Referencing the nation's founding fathers, as well as the creation of the Erie Canal, Gov. Andrew Cuomo said Wednesday the time has come to think big and take on one of the most hated structures in the city: Penn Station.

"It is ugly, it is dated architecture, it is a lost opportunity," he said. "Frankly, it's a miserable experience. Let me cut to the chase: it is a terrible impression of New York."

His solution, which he will expand upon in next week's State of the State address: move Amtrak across the street to the Farley Post Office building — something originally championed by the late senator Daniel Patrick Moynihan — and renovate the existing Penn Station, bringing natural light into what he called "a bleak warren of corridors." The two stations would have block-long entrances and be connected via an underground passageway. Cuomo is calling the new hub the "Empire Station Complex."

Predictably, this inspired a number of Star Wars jokes. 

The governor made the announcement flanked by officials from Amtrak, the state's Economic Development Corporation, and Madison Square Garden — which may see its Paramount Theater partially demolished in what Cuomo called "a friendly negotiated condemnation."

(Cuomo added that it's "an unusual combination of words. But it is an unusual situation.")

The arena was not mentioned as an option for displacement in Wednesday's announcement, but Madison Square Garden has long resisted calls for it to relocate, so chairman James Dolan's presence on the dais with the governor was in and of itself significant. But it wasn't immediately clear how committed he was to Cuomo's vision. While he called the plans "long overdue," he stopped short of voicing his full support.

"As it advances," Dolan said, "if there's an opportunity to partner with the state, I will gladly take it."

But demolishing the Theater at Madison Square Garden (formerly called the Paramount) was just one of several options Cuomo tossed out to entice private developers, which will be key to financially pulling this off.
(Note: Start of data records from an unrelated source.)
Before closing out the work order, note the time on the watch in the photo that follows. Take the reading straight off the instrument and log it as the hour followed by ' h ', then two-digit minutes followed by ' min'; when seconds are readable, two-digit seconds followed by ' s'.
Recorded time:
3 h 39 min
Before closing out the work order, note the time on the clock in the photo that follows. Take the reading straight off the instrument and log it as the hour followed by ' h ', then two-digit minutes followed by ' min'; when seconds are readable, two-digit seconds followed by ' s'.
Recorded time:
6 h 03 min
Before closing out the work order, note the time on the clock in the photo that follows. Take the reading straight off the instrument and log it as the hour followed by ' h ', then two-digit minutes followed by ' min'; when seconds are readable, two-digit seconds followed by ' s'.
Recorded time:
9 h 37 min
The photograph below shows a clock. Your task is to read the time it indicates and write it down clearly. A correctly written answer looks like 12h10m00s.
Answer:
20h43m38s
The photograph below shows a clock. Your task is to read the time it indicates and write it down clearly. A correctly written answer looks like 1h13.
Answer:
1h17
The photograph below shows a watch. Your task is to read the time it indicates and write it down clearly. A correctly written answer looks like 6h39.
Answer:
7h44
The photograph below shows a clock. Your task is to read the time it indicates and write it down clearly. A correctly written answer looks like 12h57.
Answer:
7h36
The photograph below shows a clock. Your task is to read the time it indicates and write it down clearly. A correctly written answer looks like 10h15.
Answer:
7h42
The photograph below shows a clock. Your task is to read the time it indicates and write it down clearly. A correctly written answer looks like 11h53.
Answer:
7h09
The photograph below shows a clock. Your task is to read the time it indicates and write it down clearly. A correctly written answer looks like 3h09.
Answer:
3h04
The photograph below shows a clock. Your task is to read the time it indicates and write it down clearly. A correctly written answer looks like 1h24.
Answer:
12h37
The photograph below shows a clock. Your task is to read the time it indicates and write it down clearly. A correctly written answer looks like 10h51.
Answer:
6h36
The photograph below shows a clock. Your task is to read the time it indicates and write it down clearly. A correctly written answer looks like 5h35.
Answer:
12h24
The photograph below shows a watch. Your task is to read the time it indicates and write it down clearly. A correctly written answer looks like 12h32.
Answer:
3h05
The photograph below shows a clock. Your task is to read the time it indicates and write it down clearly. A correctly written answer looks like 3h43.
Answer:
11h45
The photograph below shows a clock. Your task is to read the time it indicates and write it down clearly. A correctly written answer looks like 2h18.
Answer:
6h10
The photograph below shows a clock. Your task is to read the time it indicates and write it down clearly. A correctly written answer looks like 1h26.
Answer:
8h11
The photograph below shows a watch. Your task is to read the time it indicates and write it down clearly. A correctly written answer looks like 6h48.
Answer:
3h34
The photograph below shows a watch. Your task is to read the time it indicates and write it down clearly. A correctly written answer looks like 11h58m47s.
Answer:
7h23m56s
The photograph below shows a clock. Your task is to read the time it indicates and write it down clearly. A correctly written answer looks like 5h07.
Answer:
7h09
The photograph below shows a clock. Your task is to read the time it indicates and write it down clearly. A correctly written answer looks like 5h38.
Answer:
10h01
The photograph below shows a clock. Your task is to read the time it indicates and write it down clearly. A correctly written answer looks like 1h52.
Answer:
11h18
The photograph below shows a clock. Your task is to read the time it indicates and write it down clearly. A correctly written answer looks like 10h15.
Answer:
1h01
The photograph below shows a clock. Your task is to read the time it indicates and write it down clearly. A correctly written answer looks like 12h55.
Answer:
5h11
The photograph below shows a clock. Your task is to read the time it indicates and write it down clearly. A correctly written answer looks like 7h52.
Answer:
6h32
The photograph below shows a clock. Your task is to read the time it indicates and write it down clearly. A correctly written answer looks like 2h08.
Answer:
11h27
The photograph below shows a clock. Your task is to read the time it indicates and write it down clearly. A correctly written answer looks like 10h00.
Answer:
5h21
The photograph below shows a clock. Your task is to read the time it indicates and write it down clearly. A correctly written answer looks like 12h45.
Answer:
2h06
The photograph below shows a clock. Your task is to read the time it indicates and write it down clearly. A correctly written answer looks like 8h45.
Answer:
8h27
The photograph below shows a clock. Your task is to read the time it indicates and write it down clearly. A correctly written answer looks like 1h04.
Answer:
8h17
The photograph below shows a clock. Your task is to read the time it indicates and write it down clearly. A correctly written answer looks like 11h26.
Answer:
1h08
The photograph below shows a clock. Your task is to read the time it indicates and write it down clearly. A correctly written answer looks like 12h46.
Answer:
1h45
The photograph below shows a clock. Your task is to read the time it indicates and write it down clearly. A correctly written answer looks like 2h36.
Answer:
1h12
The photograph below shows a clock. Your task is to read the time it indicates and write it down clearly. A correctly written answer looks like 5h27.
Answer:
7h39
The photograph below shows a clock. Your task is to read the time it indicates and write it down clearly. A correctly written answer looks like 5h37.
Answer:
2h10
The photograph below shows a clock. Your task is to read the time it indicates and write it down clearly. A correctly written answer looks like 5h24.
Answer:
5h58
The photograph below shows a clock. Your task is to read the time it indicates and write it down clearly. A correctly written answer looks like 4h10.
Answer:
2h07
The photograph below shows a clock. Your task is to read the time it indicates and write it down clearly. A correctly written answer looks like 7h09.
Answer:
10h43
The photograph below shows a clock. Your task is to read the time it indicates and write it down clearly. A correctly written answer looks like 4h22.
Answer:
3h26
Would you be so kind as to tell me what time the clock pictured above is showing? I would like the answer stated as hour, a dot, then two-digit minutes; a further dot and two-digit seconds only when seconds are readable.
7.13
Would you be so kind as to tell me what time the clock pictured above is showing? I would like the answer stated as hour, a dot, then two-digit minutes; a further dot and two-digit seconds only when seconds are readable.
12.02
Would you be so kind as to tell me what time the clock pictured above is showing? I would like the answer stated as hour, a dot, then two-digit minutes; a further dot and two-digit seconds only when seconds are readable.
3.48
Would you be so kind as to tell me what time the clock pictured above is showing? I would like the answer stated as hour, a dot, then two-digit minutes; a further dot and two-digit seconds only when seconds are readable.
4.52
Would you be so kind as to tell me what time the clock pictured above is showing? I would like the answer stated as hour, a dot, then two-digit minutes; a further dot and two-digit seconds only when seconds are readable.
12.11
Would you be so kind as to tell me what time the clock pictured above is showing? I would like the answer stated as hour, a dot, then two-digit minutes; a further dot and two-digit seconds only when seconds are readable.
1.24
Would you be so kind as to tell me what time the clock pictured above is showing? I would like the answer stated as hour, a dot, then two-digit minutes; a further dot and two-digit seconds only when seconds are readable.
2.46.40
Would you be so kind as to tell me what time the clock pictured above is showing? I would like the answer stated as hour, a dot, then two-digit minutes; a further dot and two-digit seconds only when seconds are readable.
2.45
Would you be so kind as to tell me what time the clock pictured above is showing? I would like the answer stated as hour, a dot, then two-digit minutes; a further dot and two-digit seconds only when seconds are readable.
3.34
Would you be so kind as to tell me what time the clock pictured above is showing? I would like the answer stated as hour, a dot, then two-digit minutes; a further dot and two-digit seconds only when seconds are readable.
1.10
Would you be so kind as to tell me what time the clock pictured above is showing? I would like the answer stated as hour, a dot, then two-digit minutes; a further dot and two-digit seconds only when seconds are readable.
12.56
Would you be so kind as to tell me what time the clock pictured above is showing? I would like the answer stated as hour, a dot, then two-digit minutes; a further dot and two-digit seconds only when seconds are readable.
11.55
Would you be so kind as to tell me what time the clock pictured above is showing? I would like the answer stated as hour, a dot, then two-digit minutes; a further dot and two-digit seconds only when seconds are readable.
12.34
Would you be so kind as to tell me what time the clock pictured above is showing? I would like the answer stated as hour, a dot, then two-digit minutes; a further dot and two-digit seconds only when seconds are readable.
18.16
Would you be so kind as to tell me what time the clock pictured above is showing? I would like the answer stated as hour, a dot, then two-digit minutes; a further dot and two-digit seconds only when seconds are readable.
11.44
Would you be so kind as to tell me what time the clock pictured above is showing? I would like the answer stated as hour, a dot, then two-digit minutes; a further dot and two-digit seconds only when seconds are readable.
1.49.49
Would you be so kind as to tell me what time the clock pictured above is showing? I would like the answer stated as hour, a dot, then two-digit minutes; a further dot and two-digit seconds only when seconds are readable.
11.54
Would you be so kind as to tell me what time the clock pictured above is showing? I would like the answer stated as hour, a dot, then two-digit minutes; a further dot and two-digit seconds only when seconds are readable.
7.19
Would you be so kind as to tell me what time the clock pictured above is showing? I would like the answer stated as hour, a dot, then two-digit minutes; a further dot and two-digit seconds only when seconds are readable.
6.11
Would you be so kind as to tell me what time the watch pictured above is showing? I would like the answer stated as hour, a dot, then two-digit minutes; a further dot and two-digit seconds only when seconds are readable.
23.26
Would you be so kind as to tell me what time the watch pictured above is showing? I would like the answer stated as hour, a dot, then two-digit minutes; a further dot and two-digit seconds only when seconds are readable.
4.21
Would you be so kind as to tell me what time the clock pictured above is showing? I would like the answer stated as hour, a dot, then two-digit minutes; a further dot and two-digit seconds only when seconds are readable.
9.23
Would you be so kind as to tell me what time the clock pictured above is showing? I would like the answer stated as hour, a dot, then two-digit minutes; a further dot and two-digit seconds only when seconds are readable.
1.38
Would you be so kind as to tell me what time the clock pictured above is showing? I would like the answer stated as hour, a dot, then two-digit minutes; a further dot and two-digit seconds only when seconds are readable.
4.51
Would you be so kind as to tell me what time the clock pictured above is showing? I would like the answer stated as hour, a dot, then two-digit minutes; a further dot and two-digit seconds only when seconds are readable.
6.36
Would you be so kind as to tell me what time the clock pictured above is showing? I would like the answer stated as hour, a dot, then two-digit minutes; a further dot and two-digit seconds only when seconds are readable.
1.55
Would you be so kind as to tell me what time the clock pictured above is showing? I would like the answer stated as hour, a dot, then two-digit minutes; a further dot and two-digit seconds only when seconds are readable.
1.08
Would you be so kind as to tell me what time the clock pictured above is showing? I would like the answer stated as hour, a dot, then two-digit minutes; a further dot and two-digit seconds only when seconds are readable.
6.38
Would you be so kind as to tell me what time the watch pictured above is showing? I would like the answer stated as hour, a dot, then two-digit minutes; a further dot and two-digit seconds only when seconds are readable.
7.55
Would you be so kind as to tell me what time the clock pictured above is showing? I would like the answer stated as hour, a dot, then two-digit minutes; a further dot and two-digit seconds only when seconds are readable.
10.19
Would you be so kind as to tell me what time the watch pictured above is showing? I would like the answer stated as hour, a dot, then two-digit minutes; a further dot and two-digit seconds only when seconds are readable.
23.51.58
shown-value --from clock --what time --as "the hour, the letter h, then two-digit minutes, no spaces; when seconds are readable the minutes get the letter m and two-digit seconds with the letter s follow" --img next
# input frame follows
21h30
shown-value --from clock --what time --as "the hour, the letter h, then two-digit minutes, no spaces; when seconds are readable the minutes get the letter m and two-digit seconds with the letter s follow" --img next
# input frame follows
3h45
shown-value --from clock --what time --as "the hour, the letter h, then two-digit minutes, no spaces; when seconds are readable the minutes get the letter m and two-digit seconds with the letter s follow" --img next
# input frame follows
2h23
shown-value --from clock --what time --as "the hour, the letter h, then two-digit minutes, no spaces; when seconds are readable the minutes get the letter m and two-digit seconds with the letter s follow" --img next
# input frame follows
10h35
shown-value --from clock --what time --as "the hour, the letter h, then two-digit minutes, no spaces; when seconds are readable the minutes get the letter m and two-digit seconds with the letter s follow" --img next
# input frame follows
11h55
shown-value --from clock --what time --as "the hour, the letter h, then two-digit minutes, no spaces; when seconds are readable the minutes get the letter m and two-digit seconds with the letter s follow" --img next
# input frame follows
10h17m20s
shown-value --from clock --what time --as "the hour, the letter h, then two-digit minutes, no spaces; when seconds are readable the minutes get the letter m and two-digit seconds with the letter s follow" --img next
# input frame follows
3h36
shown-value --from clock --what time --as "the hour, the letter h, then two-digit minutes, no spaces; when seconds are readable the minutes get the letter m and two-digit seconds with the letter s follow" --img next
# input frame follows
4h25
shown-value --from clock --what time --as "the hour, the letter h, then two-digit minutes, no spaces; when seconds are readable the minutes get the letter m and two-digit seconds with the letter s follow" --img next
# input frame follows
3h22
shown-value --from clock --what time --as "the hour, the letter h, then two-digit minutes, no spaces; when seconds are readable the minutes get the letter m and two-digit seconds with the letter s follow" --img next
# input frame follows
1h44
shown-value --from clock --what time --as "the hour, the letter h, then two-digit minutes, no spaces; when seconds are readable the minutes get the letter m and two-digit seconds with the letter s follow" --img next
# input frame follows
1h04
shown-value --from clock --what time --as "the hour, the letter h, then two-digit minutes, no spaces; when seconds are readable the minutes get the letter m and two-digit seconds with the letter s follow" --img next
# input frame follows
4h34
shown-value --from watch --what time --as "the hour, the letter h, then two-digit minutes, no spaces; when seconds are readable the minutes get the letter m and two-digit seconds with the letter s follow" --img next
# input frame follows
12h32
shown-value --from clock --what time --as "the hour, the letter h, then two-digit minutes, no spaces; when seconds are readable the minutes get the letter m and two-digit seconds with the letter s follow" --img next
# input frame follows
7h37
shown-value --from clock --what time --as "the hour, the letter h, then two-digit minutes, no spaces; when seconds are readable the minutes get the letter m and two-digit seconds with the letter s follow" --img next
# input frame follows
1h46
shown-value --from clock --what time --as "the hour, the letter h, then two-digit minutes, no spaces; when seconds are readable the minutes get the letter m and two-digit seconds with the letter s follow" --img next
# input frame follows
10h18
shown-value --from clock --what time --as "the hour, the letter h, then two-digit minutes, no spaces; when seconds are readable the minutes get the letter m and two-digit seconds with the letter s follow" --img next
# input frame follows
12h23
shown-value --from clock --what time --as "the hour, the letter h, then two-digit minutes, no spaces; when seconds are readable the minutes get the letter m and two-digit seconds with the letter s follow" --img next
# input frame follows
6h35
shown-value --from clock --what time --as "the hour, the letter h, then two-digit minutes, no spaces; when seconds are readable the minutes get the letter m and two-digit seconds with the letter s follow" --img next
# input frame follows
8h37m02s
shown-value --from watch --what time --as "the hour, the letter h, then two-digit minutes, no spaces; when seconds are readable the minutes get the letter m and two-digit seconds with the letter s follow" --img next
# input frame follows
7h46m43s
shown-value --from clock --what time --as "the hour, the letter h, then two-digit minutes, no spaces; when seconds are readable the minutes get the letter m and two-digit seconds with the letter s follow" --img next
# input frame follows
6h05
"The private developer will finance the Penn redevelopment in exchange for the retail development rights that are within the station itself," Cuomo said. "There are 650,000 people going through Penn."

That may be enough to entice a developer to sign on to what could be a $3 billion undertaking. Tom Wright, the head of the Regional Plan Association, said the governor's presentation "chummed the waters" to drum up interest in the project. "They've put enough...economic value on the table to hopefully get the private sector to start thinking very creatively about how they can generate some revenues and do something here."

But Wednesday's proposal amounted to more of a 'plan to come up with a plan' than a concrete path forward, and the unanswered questions abound: how will this fit into plans to build a new tunnel under the Hudson River, known as Gateway? And how much public money might be put into the project?

"It's a bit like, you know, you paint the outside of your house first," said Mary Rowe, the vice president of the Municipal Arts Society.

"You make it clear to folks that you have to probably overhaul the whole thing, but the first thing you're going to do is paint the outside."